** READING PASSAGE **
------------------------------------------------

Table 4 Rotated component matrix in factor analysis of ET per unit area.
Table 5 Total variance explained in factor analysis for ET per unit area and total ET.

The main driving factor of change in ET per unit area in the Heihe agricultural region is the agronomy factor. The irrigation factor (which reflects the level of water saving in the region) also has a significant influence on the change in ET per unit area. This result indicates that the influence of water saving measures on agricultural ET cannot be neglected. The climate factor also influences changes in ET. However, human agricultural management activity has a greater effect on change in ET per unit area than climate change has. The region studied typifies agricultural irrigation use because of limited regional water resources. Water used for irrigation is mainly consumed through ET. Agronomic measures, such as the use of chemical fertilizers, plastic film mulch, and water-saving irrigation, significantly promote the growth of crops45,46,47,48,49,50,51. Average temperature and solar radiation have been comparatively stable over the 31-year period. The relative contribution of human agricultural management activity to change in ET per unit area was much larger than that of the climate variables. Thus human activity is the main driving factor of change in ET per unit area.

Contribution rates of driving factors to total ET change

The KMO value for the driving factors of change in total ET was 0.779, which satisfies the minimal requirement of being >0.536. The Bartlett’s sphericity test value was 274.189, and the P value was <0.001. Both the KMO test and Bartlett’s sphericity test demonstrate the suitability of the data for factor analysis. The results of the factor analysis are given in Tables 5 and 6. The first common factor is composed of the following: the ratio of the area of grain crops to the area of cash crops; the total cultivated area; total fertilizer usage; and total plastic film mulch usage. The factor load values were 0.759, 0.941, 0.857, and 0.831, respectively. The first common factor is the agronomy factor, and its factor contribution rate is 43.61%; the second common factor, the irrigation factor, consists of the irrigation quota and the irrigation area. Its contribution rate is 10.25%. The contribution rate of human agricultural management activity to change in total ET is the sum of the contribution rates of the agronomy factor and the irrigation factor, 53.86%. The contribution rate of the third common factor, the climate factor, is 35.68%, and the factor load values of relative humidity and wind speed are −0.709 and 0.857, respectively.

Table 6 Rotated component matrix in factor analysis of total ET.

------------------------------------------------

** Extracted data entries **
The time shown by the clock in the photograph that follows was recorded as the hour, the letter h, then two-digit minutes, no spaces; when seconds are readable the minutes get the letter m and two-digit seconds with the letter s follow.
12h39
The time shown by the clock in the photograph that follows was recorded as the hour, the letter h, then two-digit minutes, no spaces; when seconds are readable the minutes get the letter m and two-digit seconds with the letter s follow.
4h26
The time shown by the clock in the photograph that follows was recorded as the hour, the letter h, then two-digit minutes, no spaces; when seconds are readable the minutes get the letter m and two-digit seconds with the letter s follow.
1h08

------------------------------------------------

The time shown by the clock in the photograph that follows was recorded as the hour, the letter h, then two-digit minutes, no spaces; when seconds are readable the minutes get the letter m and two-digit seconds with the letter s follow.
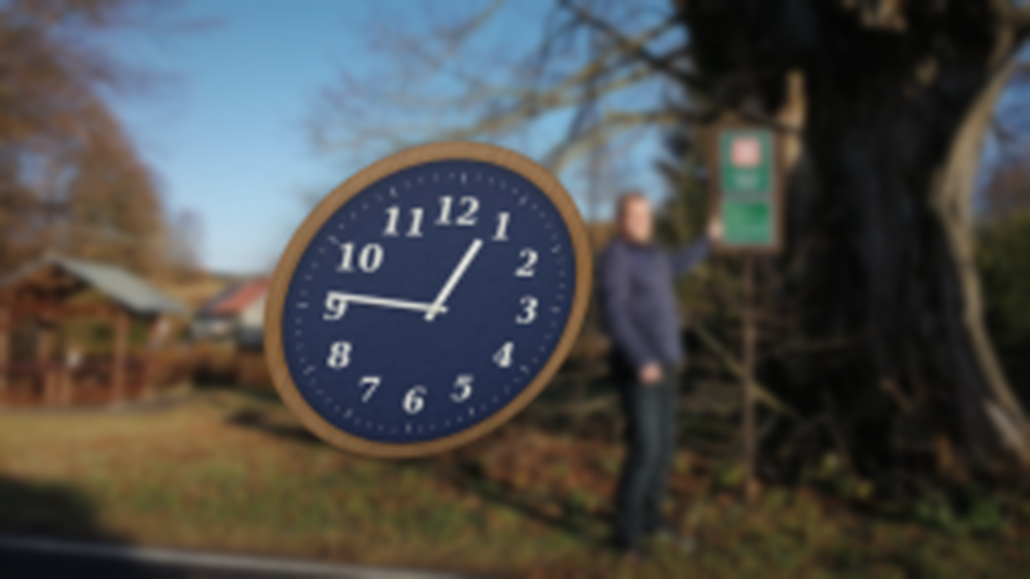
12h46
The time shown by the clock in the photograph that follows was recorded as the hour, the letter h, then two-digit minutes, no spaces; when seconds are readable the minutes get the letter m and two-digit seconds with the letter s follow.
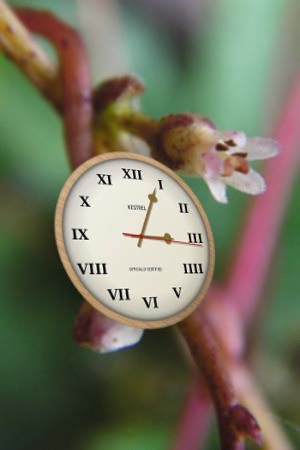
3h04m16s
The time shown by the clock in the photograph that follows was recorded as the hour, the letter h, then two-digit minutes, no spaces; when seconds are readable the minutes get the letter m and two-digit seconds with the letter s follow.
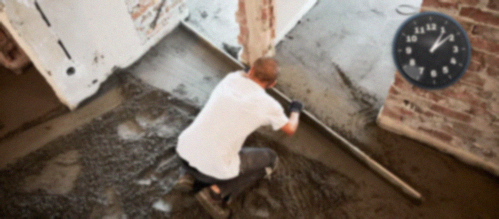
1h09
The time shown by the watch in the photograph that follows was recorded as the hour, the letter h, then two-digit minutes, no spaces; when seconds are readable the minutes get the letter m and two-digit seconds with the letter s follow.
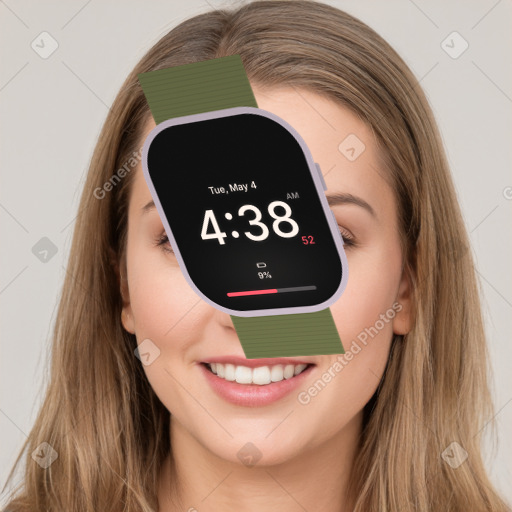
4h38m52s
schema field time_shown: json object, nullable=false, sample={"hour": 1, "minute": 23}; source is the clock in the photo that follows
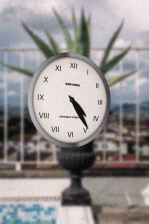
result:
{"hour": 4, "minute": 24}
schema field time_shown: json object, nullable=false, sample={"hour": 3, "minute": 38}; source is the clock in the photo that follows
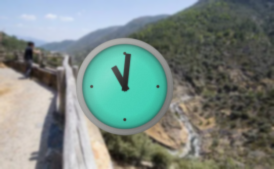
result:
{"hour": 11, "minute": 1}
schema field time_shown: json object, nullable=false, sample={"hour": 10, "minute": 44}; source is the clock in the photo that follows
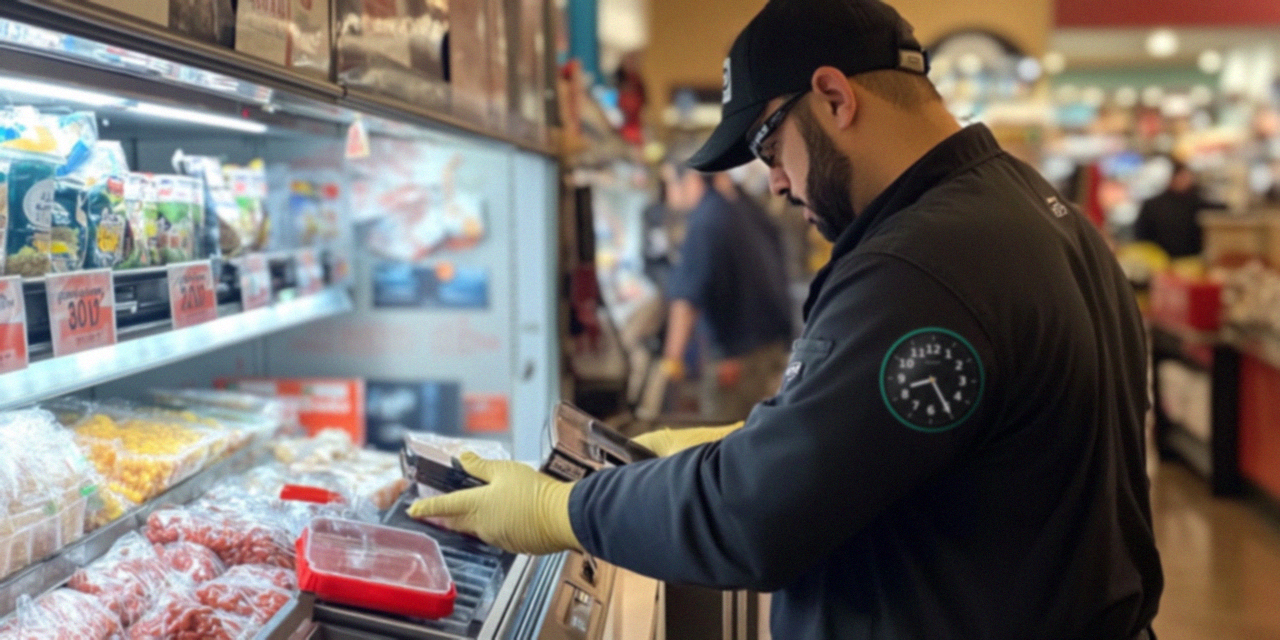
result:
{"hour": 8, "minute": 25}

------------------------------------------------

** WHAT YOU ARE ASKED TO DO **
Reproduce the passage on ET in the Heihe agricultural region between "Table 4 Rotated" and "and total ET.", inclusive, substituting "ET per hectare" for "ET per unit area".

** SOLUTION FOR THIS TASK **
Table 4 Rotated component matrix in factor analysis of ET per hectare.
Table 5 Total variance explained in factor analysis for ET per hectare and total ET.